Under the suggested framework, ageing would be tackled at the appropriate functional level. This means that, if two parts of an organ aged at different speeds, the two parts would be classified separately. Cellular senescence would be classed in stages ranging from zero (no damage) to five (life-threatening damage), while other signs of ageing, like atrophy and metabolic dysfunction, would be staged from zero to ten.
This would give health professionals a common language to talk about ageing. It would pave the way for new types of clinical trial, with more indications and clinical endpoints to aid drug development. And within a field like Alzheimer’s disease, it would help clarify the different stages of ‘normal’ and pathological brain ageing.
A top-down approach
To understand why the ICD lacks these measures currently, it helps to look at how it was developed. Rather than having a single guiding manifesto, the document has been assembled over decades via a bottom-up, patchwork approach. Teams of specialists, focusing on a specific organ, supply their own insights, while new submissions are added on a case-by-case basis. (The one exception would be cancer, which has been classified by a special WHO body.)
This means its approach to ageing has been inconsistent and incomplete. Calimpole believes that smoothing out these inconsistencies would require top-down change.
This in turn might require ‘buy in’ from many different sources – not just the WHO, but also the UN, academic societies, pharma companies and governments. Given the magnitude of the issue, a piecemeal approach (individual scientists making individual submissions) might simply take too long, and oncology could be a better template to follow.
This framework will increase our ability to develop longevity drugs and interventions.

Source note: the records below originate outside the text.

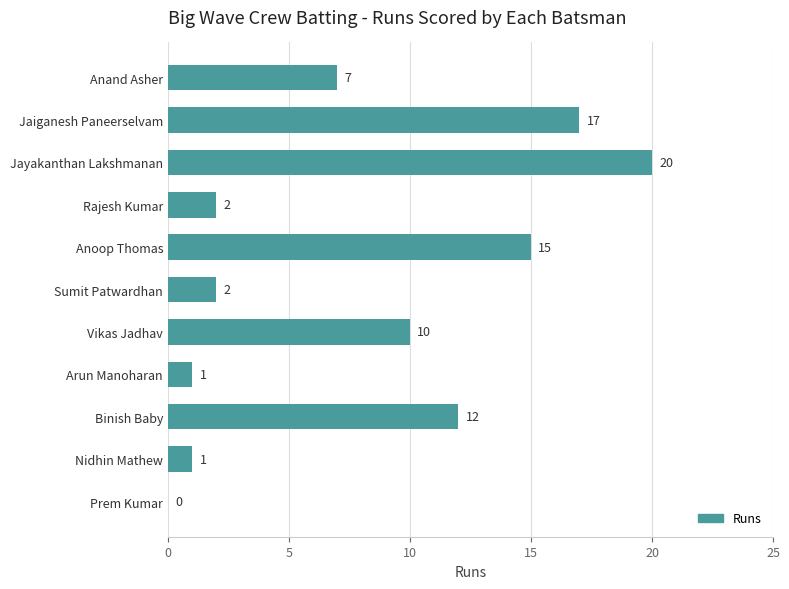

Reading bottom to top, what are all the values shown in this chart?

Prem Kumar=0	Nidhin Mathew=1	Binish Baby=12	Arun Manoharan=1	Vikas Jadhav=10	Sumit Patwardhan=2	Anoop Thomas=15	Rajesh Kumar=2	Jayakanthan Lakshmanan=20	Jaiganesh Paneerselvam=17	Anand Asher=7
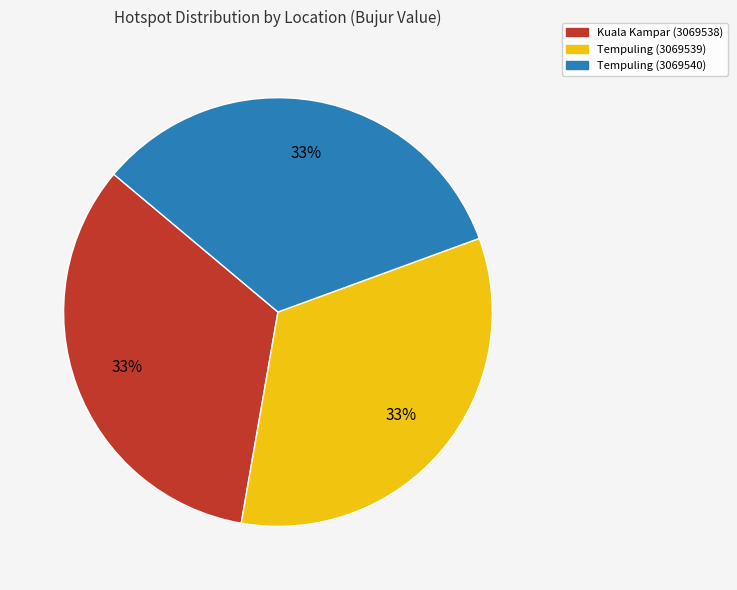

How many segments does this pie chart have?

3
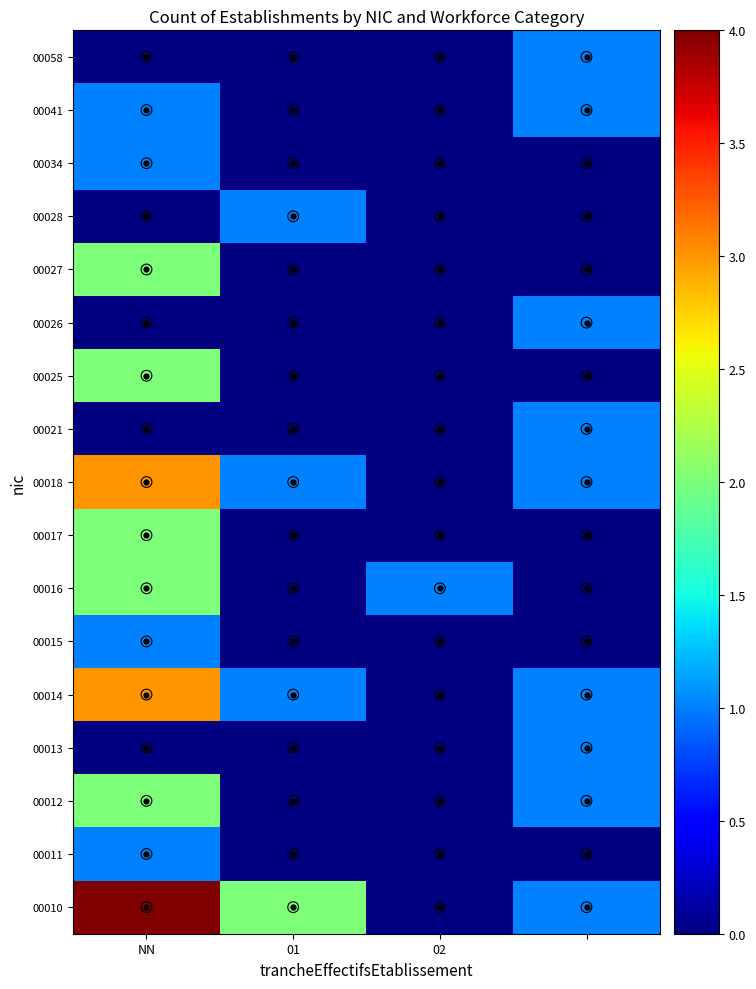

List the labels in order of 00014 value, smallest first.

02, 01, , NN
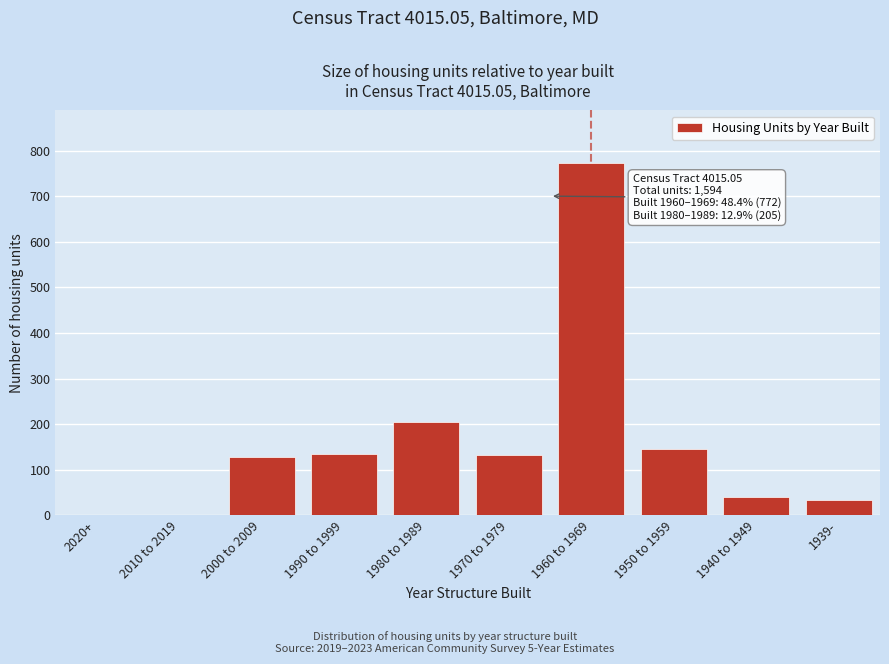

What is the maximum value shown in the chart?

772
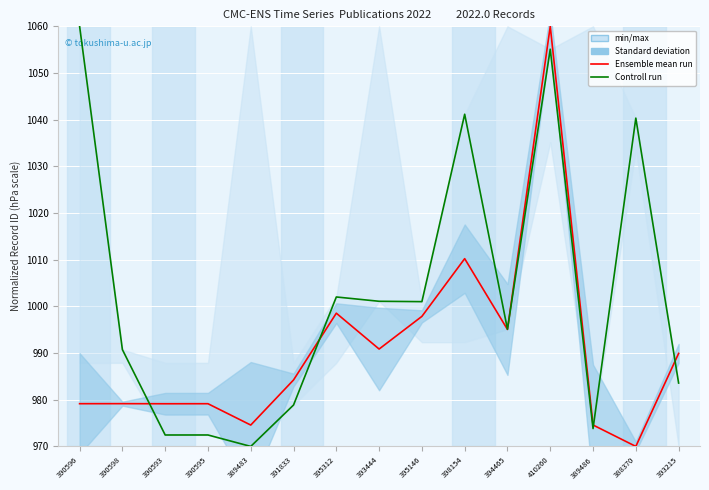

Which series has the largest range (max minus min)?

Ensemble mean run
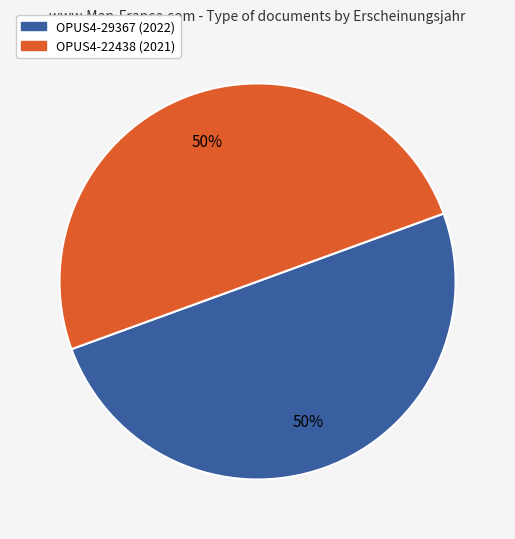

What percentage is the OPUS4-22438 slice, to the nearest percent?

50%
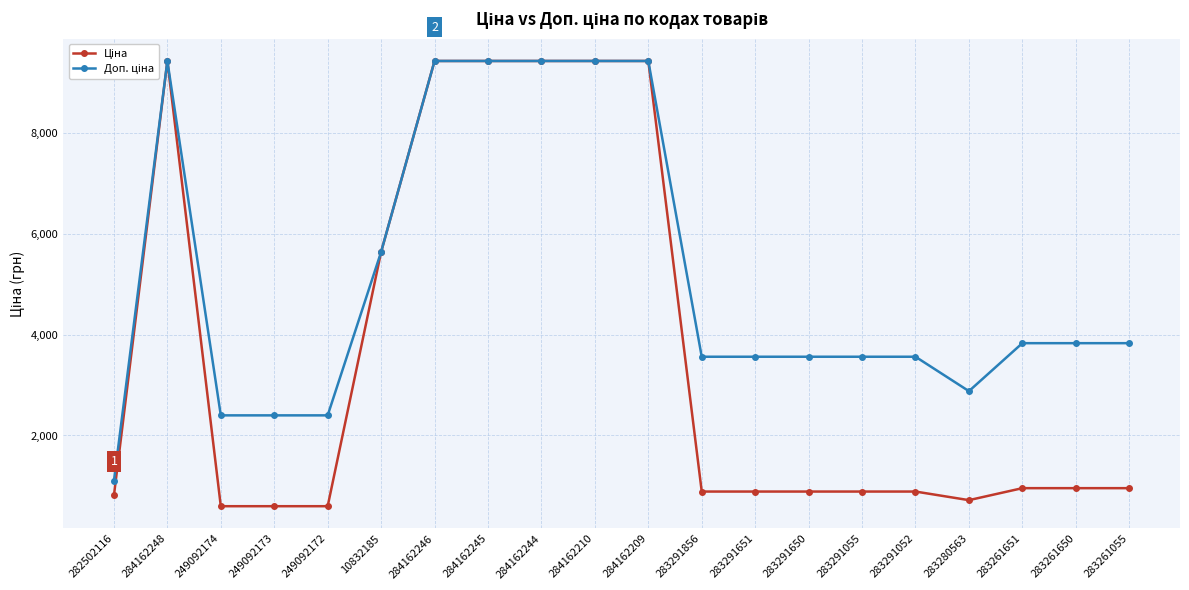

What is the total value across all series at 284162245?

18833.7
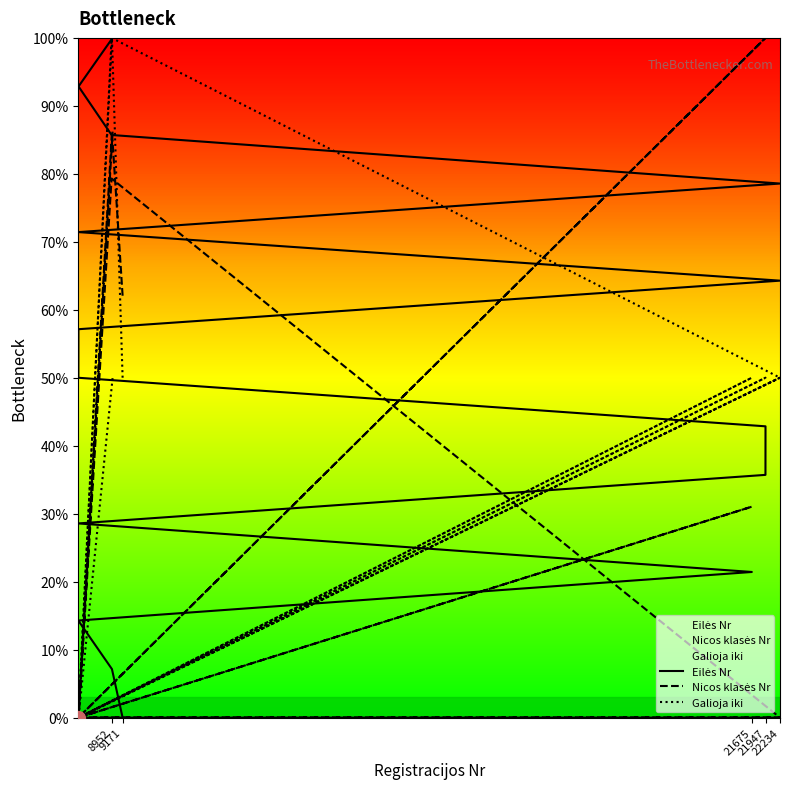

At which category does the chart reach its minimum across all series?

9171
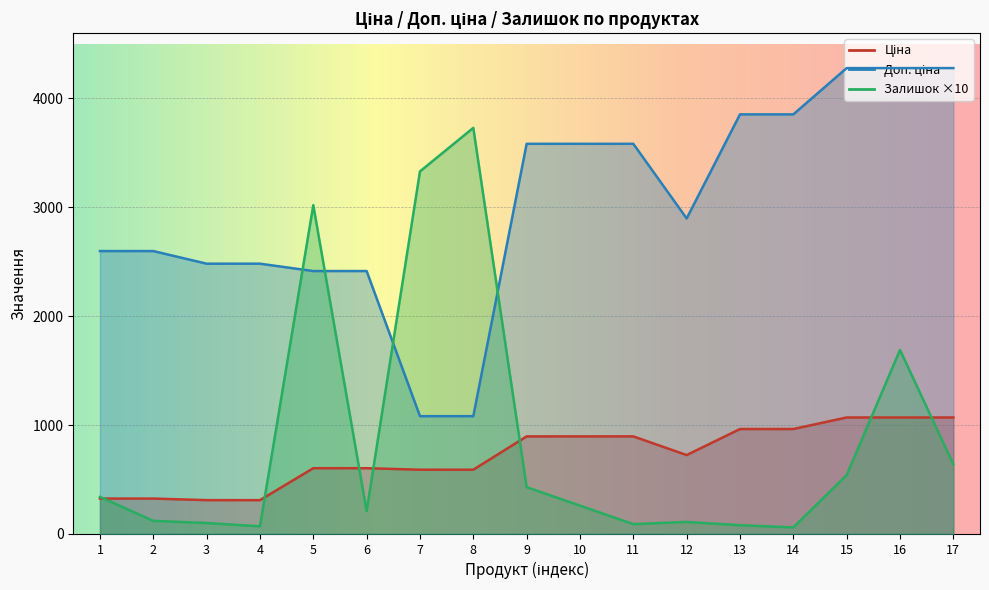

What are all the series names shown in the legend?

Ціна, Доп. ціна, Залишок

While the WHO has now rejected the majority of the researchers’ initial classifications, this could be due to the fact they were submitted late in the classification cycle. The researchers will be looking to review the WHO’s decisions, and will submit their revised suggestions at a later stage.
In the meantime, they will work with governments, academic researchers and the WHO itself to ensure their system is as accurate as possible. The next edition of the ICD won’t be for while, meaning strictly speaking the next chance to make a difference won’t be till 2030. However, it might come sooner if pressure starts to mount internationally – for instance, if governments declared a ‘global ageing crisis’.
His co-author at the University of Liverpool, Dr Joao Pedro de Magalhaes, said: “Ageing is the greatest biomedical challenge of the 21st century. As such, this framework will increase our ability to develop longevity drugs and interventions that target diseases related to the ageing process.”
Professor Judith Campisi from the Buck Institute for Research on Ageing, added: “Bringing WHO and other governments into the effort to identify and classify ageing as a condition is the only way we are going to be able to address the unmet needs of ageing populations around the world.”